Watermill in Pitcombe, Somerset, England

Gants Mill is a watermill on the River Brue in Pitcombe near Bruton, Somerset, England.

Much of the current mill was built in 1810 but includes parts of the 18th-century building and possibly some material from earlier mills, as there has been a mill on the same site since about 1290 which was originally a fulling mill. It is a grade II* listed building, and takes its name from John le Gaunt who owned it in 1290. The mill was owned for four centuries by the Weston family and papers relating to the mill are now held in the Somerset Record office.

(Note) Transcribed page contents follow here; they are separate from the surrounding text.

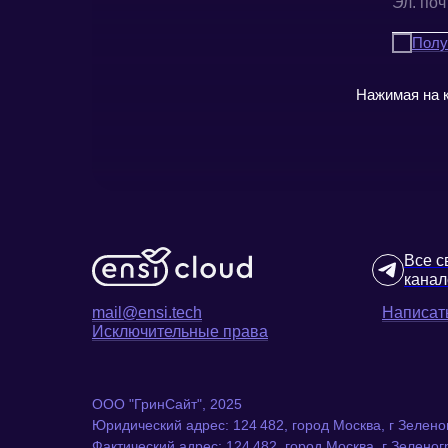
Полу
Нажимая на к
Все с
канал
mail@ensi.tech
Написать
Исключительные права
ООО "ГринСайт", 2025
Юридический адрес: 124 482, город Москва, г Зеленог
Фактический адрес: 124 482, город Москва, г Зеленогр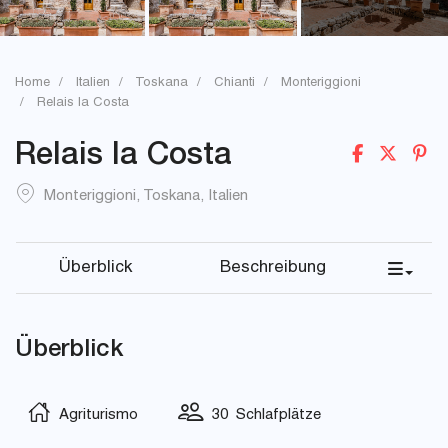
Home
Italien
Toskana
Chianti
Monteriggioni
Relais la Costa
Relais la Costa
Monteriggioni
,
Toskana
,
Italien
Überblick
Beschreibung
Überblick
Agriturismo
30 Schlafplätze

Most of the machinery, including the grindstones, conveyors, sackhoist and grain bins, date from 1888 and is still used for grinding animal feed and occasionally whole wheat flour. A 20 in British Empire turbine by Armfields of Ringwood was also installed. Steam power was introduced in 1883, and replaced by semi-diesel in 1914.

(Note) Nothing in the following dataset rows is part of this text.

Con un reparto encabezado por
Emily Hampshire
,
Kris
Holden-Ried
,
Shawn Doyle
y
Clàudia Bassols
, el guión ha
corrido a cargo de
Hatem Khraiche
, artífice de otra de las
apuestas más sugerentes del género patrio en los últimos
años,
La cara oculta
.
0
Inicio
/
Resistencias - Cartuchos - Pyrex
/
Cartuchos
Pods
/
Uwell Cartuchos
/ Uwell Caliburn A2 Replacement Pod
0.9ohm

The South Somerset Hydropower Group was begun in 2001 and the first turbine, at Gants Mill, was commissioned in 2003. It was turned on by Adam Hart Davis on Friday 23 April 2004. It now produces up to 12 kW of electricity from a 300 mm crossflow turbine made by Valley Hydro of Cornwall, and has a maximum flow rate of 495 litres per second.

Brian Shingler is the sixth generation of his family to act as the miller.

The water garden includes seasonal displays of iris, roses, delphiniums, day lilies, clematis, and dahlias.